Arrivano degli uomini incappucciati che, per comodità ma anche per qualche somiglianza di abitudine, chiamerò Tusken. I Tusken, per quelli più smemorati, sono i predoni del deserto che sparano ai PodRacers, la gara nella quale corre Anakin Skywalker, durante l’Episodio I. E anche quì non è che fanno cose tanto diverse. I Tusken prendono il Figlio deforme, lo legano e lo portano a casa (?) loro. Lì lo lavano, lo vestono e poi, visto che la noia è dura da combattere, cominciano a randellarlo di mazzate per una ventina di minuti. Pio pio p-RATATATATA! Ma, dopo che ormai il figlio è stato pestato per bene, torna Madre Natura, la quale manda via per un momento i predoni Tusken e decide di fare una passeggiata con il proprio primogenito. Trascinandolo con una corda legata al suo collo. Beh, mi sembra normale.
Ma i Tusken sono ovunque, si sa. Perciò i due vengono nuovamente assaliti da altri uomini incappucciati che ricominciano a dare delle mazzate al povero figliolo mentre la madre, tranquilla come non mai, guarda il panorama attorno a sé. Non scherzo, succede proprio così, eh. La conseguenza logica di quasi quaranta minuti di mazzate ininterrotte è che il Figlio muore. Però i Tusken che abitavano nella zona avevano appena cominciato a divertirsi. Come avrebbero potuto fare per continuare allegramente la propria giornata? “Idea!” disse un giovane predone “C’è Madre Natura! Riempiamo di mazzate anche lei!”. “Bravo, ragazzo. Tu sì che farai strada” gli rispose il padre pieno di orgoglio. E quindi la folla si sposta a bastonare anche la simpatica mamma. E, secondo voi, che fine fa?
Esatto, muore anche lei. I predoni scompaiono dalla pellicola e, grazie alla morte del Figlio della Terra e di Madre Natura nascono dei fiori in tutto il bosco. Dissolvenza in nero. Titoli di coda. Cip c-KABOOOM!
Bene. No, bel film davvero, eh. Si si. Cioè a me è piaciuto. Abbastanza, dai. A dire il vero mi aspettavo un pelo meglio. Mi aspettavo di capire un po’ di più quello che succedeva ma pazienza. Bah, io… io non so cosa dire. Insomma, è una pellicola che bisogna vedere in prima persona per rendersi ben conto di cosa sto parlando. Non rende se una persona ve la racconta. “E allora che cazzo ce l’hai raccontata a fare?” Ottima domanda ma passerei alla conclusione.

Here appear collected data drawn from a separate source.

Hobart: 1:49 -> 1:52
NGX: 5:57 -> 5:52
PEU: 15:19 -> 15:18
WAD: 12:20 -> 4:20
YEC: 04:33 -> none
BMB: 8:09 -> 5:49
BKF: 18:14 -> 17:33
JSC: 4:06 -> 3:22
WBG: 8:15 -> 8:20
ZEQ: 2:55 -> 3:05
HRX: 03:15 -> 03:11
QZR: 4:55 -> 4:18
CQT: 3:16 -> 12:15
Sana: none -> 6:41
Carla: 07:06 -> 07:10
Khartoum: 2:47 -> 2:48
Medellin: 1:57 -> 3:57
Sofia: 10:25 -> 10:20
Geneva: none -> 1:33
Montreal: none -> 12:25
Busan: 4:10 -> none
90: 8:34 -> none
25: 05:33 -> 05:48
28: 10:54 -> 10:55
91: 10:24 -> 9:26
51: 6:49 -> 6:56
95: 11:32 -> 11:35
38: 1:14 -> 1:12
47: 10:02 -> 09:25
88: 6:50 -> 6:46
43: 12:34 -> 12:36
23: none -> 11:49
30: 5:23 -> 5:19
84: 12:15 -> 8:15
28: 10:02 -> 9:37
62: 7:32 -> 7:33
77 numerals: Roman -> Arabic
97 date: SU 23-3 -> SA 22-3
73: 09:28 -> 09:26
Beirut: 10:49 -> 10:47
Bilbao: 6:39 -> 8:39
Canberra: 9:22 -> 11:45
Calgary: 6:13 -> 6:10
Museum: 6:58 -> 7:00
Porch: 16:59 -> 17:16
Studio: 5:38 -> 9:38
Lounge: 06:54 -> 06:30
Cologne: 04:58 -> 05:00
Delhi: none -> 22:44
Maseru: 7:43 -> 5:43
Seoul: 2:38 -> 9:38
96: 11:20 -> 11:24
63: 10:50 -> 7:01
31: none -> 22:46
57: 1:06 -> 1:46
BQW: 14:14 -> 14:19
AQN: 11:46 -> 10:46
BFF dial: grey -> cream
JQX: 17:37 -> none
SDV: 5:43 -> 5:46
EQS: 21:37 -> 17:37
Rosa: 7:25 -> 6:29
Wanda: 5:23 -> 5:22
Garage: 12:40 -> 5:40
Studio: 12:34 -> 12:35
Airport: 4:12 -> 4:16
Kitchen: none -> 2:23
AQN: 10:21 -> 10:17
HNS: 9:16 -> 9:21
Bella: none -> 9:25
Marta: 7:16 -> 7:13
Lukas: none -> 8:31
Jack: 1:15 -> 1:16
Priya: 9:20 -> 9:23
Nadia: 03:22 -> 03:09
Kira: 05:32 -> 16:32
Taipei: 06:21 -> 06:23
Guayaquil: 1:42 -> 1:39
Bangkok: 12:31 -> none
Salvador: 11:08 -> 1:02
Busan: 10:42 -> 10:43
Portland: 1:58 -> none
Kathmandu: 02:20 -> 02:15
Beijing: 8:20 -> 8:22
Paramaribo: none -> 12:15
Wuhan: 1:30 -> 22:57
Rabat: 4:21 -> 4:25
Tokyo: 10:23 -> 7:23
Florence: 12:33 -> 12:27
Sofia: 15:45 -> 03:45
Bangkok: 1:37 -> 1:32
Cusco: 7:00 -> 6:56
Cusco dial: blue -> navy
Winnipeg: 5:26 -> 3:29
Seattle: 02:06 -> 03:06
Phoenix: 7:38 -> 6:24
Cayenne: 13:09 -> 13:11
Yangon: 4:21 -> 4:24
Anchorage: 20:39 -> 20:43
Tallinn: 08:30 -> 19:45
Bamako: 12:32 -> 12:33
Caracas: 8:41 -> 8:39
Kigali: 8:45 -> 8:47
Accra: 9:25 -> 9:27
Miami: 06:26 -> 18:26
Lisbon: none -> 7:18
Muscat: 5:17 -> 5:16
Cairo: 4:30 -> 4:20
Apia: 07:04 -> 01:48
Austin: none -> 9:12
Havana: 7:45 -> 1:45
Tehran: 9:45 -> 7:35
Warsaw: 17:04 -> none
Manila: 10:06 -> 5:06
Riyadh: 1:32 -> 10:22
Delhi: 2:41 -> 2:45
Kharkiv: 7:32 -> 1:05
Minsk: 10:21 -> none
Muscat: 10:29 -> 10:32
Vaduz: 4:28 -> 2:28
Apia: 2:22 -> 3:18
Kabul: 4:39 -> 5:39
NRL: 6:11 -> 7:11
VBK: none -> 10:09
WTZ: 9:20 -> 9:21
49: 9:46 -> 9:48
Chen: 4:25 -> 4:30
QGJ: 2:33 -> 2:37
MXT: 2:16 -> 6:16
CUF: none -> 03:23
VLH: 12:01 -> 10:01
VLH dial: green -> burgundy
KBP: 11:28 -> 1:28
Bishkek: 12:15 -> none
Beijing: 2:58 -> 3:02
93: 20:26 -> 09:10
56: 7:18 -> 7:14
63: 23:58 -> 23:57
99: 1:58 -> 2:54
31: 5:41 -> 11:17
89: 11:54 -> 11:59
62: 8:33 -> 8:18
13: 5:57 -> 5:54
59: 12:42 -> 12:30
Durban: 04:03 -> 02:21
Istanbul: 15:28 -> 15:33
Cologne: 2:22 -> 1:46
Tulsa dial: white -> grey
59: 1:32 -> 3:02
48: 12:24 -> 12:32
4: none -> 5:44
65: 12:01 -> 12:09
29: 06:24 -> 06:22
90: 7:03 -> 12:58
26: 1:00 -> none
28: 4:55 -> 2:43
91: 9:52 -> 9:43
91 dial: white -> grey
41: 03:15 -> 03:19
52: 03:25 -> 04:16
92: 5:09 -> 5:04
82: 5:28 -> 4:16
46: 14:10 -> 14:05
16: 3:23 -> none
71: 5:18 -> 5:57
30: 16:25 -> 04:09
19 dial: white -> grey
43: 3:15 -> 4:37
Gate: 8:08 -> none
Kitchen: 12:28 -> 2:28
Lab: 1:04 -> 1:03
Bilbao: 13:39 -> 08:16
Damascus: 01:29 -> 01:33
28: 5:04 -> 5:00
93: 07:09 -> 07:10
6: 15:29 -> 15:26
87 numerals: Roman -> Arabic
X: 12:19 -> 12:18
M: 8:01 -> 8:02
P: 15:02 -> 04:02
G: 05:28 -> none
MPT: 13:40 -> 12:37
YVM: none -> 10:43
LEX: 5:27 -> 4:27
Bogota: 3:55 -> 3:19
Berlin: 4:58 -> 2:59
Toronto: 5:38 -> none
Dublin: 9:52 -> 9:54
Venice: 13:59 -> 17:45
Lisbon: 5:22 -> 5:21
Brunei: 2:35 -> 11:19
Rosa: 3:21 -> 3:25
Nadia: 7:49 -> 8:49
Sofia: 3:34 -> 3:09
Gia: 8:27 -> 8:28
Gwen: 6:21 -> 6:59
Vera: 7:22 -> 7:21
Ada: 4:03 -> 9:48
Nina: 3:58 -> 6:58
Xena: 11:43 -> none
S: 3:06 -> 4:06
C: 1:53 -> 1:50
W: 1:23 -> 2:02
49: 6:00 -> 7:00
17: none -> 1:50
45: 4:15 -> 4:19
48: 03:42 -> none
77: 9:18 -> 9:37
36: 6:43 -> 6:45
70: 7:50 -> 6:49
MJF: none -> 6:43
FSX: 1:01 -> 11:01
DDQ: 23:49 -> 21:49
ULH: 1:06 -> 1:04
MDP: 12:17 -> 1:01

Ma che devo concludere a fare? Cioè che dovrei scrivere? Finalmente siamo giunti alla fine di questa rubrichina dalla enooooorme durata causa ingorgo in autostrada meteoriti invasione di cavallette scarsa voglia dello pseudo recensore. Ma non ditelo al mio capo, eh. Insomma, prima di buttarmi a capofitto in un’altra rubrichina a puntate ci penserò due volte. Ok, tre volte. D’accordo, facciamo quattro. Perfetto, cinque e non se ne parla più. Fatto sta che il nostro simpaticissimo piccolo viaggio nel cinema weird è momentaneamente terminato. La stagione uno finisce quì e ora vediamo se la rete ci rinnova. Grazie per averci seguito e a presto. Forse. Forse no.
PS: Ora potete andare a leggere su Wikipedia. Divertitevi.